The ruling that Pakistan must pay Tethyan Copper (TCC), a joint venture of Chile’s Antofagasta and Canada’s Barrick Gold, risks deterring foreign investors when the country is desperate to attract capital, analysts said.

Imran Khan, the country's prime minister, ordered an internal review to determine “how Pakistan ended up in this predicament” and “who were responsible for making the country suffer such a loss”.

Tethyan and Pakistan have spent years in arbitration since the firm was denied a lease to mine Reko Diq, despite having found enormous copper and gold deposits there and investing $220 million in the site. In 2013, Pakistan's supreme court voided a deal between Tethyan and the provincial government of Balochistan, where the deposits are.

Shares in Antofagasta jumped as much as 4.5 per cent on Monday after the decision. The ruling paves the way for TCC to begin legal moves targeting Pakistani assets to pay the damages. However, trying to recover assets would be time-consuming and an out of court settlement is more likely, analysts said. TCC has said it is “willing to discuss the potential for a negotiated settlement with Pakistan”.

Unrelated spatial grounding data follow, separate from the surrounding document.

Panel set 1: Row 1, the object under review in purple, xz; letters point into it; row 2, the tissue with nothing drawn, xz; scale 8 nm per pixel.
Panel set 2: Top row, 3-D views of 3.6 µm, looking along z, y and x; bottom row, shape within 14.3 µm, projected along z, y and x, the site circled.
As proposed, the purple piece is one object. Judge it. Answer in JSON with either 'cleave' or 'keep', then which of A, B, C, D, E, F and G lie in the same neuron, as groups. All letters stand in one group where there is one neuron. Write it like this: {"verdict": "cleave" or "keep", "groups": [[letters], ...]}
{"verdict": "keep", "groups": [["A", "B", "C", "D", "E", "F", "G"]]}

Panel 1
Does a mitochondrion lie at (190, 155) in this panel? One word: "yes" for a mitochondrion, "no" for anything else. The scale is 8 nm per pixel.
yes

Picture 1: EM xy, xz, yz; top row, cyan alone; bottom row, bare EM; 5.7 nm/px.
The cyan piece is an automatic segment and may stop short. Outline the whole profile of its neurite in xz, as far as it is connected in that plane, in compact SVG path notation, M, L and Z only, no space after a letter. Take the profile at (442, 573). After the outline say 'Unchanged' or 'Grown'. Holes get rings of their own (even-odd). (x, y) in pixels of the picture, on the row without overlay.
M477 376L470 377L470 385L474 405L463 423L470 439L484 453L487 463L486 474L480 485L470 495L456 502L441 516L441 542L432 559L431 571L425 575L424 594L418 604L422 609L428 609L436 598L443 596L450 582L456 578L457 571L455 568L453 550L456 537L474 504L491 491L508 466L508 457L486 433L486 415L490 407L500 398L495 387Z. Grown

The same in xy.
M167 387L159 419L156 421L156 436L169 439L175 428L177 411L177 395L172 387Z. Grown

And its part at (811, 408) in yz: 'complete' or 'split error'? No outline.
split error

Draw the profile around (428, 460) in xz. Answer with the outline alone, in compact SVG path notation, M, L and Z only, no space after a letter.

The ruling by the World Bank's International Centre for Settlement of Investment Disputes (ICSID) would place additional pressure on Pakistan's struggling economy, Talat Masood, a political and security analyst, told The National.

He went on: "I think it will have a negative impact globally because it shows that Pakistan's dealings worldwide are not correct. I think in that sense it will discourage investment."

Politicians questioned how Pakistan, which has just gained an IMF bailout to fend off a balance of payments crisis, came to make the costly decision to withhold a lease.

Taimur Khan Jhagra, finance minister in Khyber Pakhtunkhwa province, said: “Reko Diq could have been a showcase of large scale investment into Pakistan. Instead, it is a mess.

“If we continue to view profit and enterprise as evil, this country will continue to pay the price, as we did in Reko Diq.”

Sherry Rehman, a leading figure in the Pakistan People's Party, said: “Who is going to make the judge who ruled on this answerable? Pakistan is paying through its nose. Any asset of Pakistan outside the country can be sequestered if we don’t pay.”

The Reko Diq saga has already been a significant deterrent to foreign investment, diplomats say, with international businesses alarmed by how TCC was treated.

The size of the deposit and its sensitive position near the border with Iran and Afghanistan means Pakistan's military considers the mine a national security matter with the country's generals reportedly taking a leading role in plans to develop the site.